[Von Bastian]
„Auge um Auge, Zahn um Zahn…“ 3.Mose 24,19-20 wird in Diskussionen immer wieder als Beweis für die Brutalität des Alten Testaments herangezogen. Zu Unrecht, wie ich meine.
Klar kann man sich hinstellen und aus heutiger Sich vertreten, es wäre menschlicher, hieße es „Hilfe um Auge, Therapie um Zahn…“
Doch was war der Spruch vor Tausenden von Jahren? Ich denke, er war eine Revolution: der Rache waren Grenzen gesetzt, die Rechtsprechung war der Willkür entzogen, die Höhe der Strafe stand fest. Und jeder konnte es nachvollziehen. Plötzlich hatte der Beschuldigte in seiner Schuld Rechte. Der Ankläger war gezwungen, mit dem Angeklagten auf einer Stufe zu stehen. Ihm wie dem Angeklagten widerfuhr Gerechtigkeit.

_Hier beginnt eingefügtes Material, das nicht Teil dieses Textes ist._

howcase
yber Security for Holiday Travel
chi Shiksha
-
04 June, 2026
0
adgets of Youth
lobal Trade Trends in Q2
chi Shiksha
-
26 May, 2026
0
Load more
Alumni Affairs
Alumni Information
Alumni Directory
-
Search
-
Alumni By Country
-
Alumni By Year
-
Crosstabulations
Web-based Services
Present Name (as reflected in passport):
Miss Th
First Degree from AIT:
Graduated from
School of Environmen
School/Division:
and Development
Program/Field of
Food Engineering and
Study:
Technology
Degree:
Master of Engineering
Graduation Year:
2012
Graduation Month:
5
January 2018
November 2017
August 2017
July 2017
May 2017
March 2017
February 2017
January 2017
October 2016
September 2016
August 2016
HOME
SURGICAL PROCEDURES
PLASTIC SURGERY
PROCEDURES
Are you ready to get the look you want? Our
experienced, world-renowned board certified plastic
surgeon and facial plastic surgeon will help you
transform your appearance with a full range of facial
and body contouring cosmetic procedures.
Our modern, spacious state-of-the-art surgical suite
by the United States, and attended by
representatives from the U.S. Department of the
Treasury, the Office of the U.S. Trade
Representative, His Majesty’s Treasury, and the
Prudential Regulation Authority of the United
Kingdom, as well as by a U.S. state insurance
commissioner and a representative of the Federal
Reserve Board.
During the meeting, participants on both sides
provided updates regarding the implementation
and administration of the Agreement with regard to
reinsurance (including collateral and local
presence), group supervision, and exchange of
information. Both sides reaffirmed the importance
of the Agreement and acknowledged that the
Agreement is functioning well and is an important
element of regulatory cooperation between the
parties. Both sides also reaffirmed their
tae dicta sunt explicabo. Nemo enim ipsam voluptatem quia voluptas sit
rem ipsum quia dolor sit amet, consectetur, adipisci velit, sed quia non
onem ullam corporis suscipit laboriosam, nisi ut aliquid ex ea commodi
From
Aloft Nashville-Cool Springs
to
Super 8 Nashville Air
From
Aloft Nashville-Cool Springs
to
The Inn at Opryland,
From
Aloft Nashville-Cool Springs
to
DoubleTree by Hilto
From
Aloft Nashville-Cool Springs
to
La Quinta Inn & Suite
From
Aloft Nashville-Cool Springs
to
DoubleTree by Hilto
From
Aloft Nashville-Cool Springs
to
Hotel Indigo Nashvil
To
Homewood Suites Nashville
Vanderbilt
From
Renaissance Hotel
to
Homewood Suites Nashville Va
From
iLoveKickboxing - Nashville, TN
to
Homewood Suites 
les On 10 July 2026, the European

Eine Sichtweise, die völlig neu gewesen sein dürfte. Und die ausbaufähig war: im Laufe der Zeit wurde Israel so bereitet, dass einige aus dem Volk dem folgen konnten, der diese Sichtweise auf die Spitze trieb: wenn mein Gegner vor Gott dieselben Rechte hat wie ich, hat er dieselbe Würde wie ich. Er ist mein Nächster und ich muss ihn lieben. Wenn ich Sünder bin, brauche ich Gnade. Und wenn nach dem Prinzip der Gerechtigkeit mir und meinem Feind dasselbe widerfahren soll, muss ich für ihn um Gnade bitten, denn es ist zugleich Gnade für mich.
Vom vielleicht umstrittensten Punkt des Alten Testaments zur Feindesliebe ist für mich eine Entwicklung erkennbar, die Augen und Zähne in einem ganz anderen Licht erscheinen lässt.